(DOCUMENT EXTRACT Opens)
Posted by: audreybenenati | February 5, 2010

A World of Difference

Cancer isn’t just emotionally devastating. New research shows that the global economic toll is huge. But it doesn’t have to be that way.

Today is World Cancer Day. Most of us, however, are affected by cancer every day—by the memories of loved ones we’ve lost, by the struggle for survival that friends and family members are enduring, or by our own experiences battling the disease. Tragically, far too many people who should beat cancer die from it. In fact, 40 percent of all cancer is preventable and one-third can be cured if detected early and treated effectively.

The problem of preventable deaths is most prevalent in developing nations, where those with curable cancers simply don’t get the medicine they need to live, because they either don’t have access to care or they’re diagnosed too late. And others, sadly, fight not only a disease but the prejudice and stigma that go hand in hand with it in many cultures. In India, researchers from LIVESTRONG, the Lance Armstrong Foundation’s global movement to support those affected by cancer, encountered a heartbroken young man battling cancer in virtual isolation. Afraid of contracting cancer, his friends avoided him and his community cut him off. But the problem isn’t isolated to developing nations. Even in America, the wealthiest country in the world, too many are dying needlessly from cancer every year, and the No. 1 cause of cancer is the same here as it is around the world: tobacco. Nearly 20 percent of all deaths in the United States every year result from tobacco use.
(DOCUMENT EXTRACT Closes)
(SUPPLIED INFORMATION Opens)
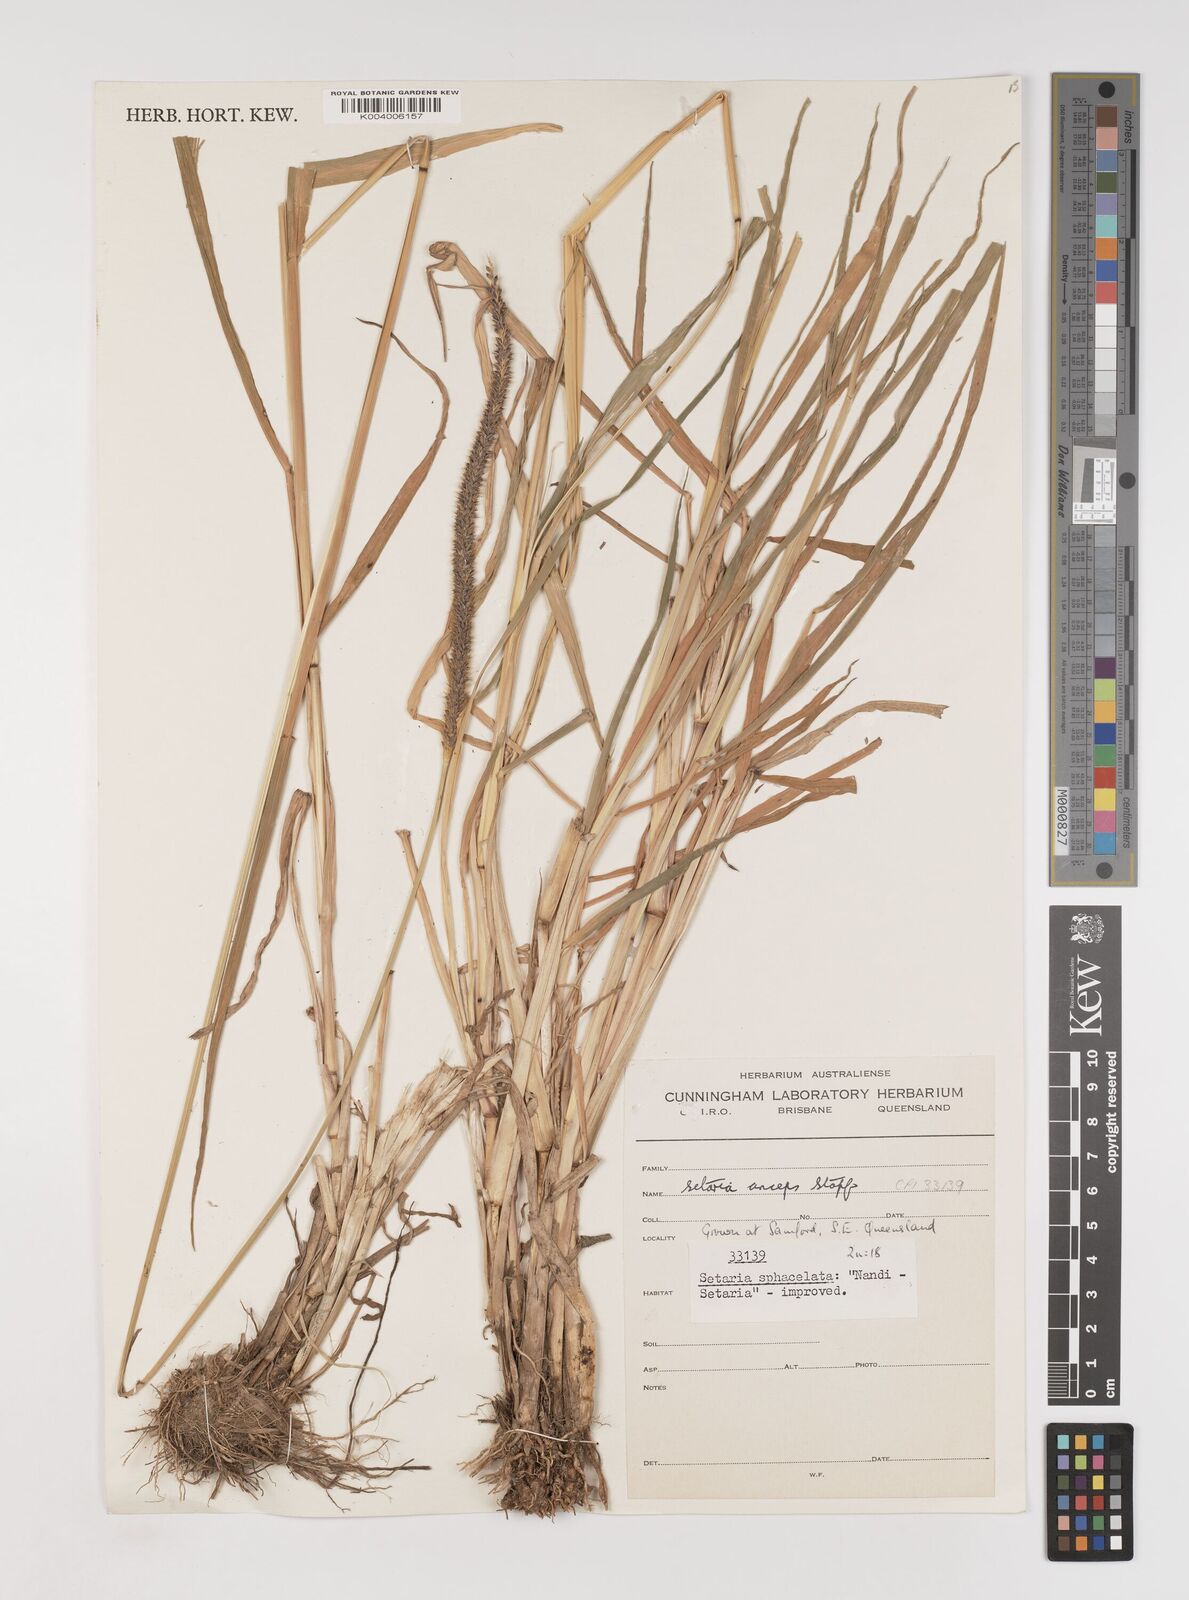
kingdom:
(SUPPLIED INFORMATION Closes)
* ACTION ITEM A:
Copy the World Cancer Day post starting at "A World of Difference" and ending at "and treated effectively.", but swap "survival" for "life".
* ACTION ITEM B:
According to the World Cancer Day post, what share of all cancer is preventable?

* SOLUTION A:
A World of Difference

Cancer isn’t just emotionally devastating. New research shows that the global economic toll is huge. But it doesn’t have to be that way.

Today is World Cancer Day. Most of us, however, are affected by cancer every day—by the memories of loved ones we’ve lost, by the struggle for life that friends and family members are enduring, or by our own experiences battling the disease. Tragically, far too many people who should beat cancer die from it. In fact, 40 percent of all cancer is preventable and one-third can be cured if detected early and treated effectively.

* SOLUTION B:
40 percent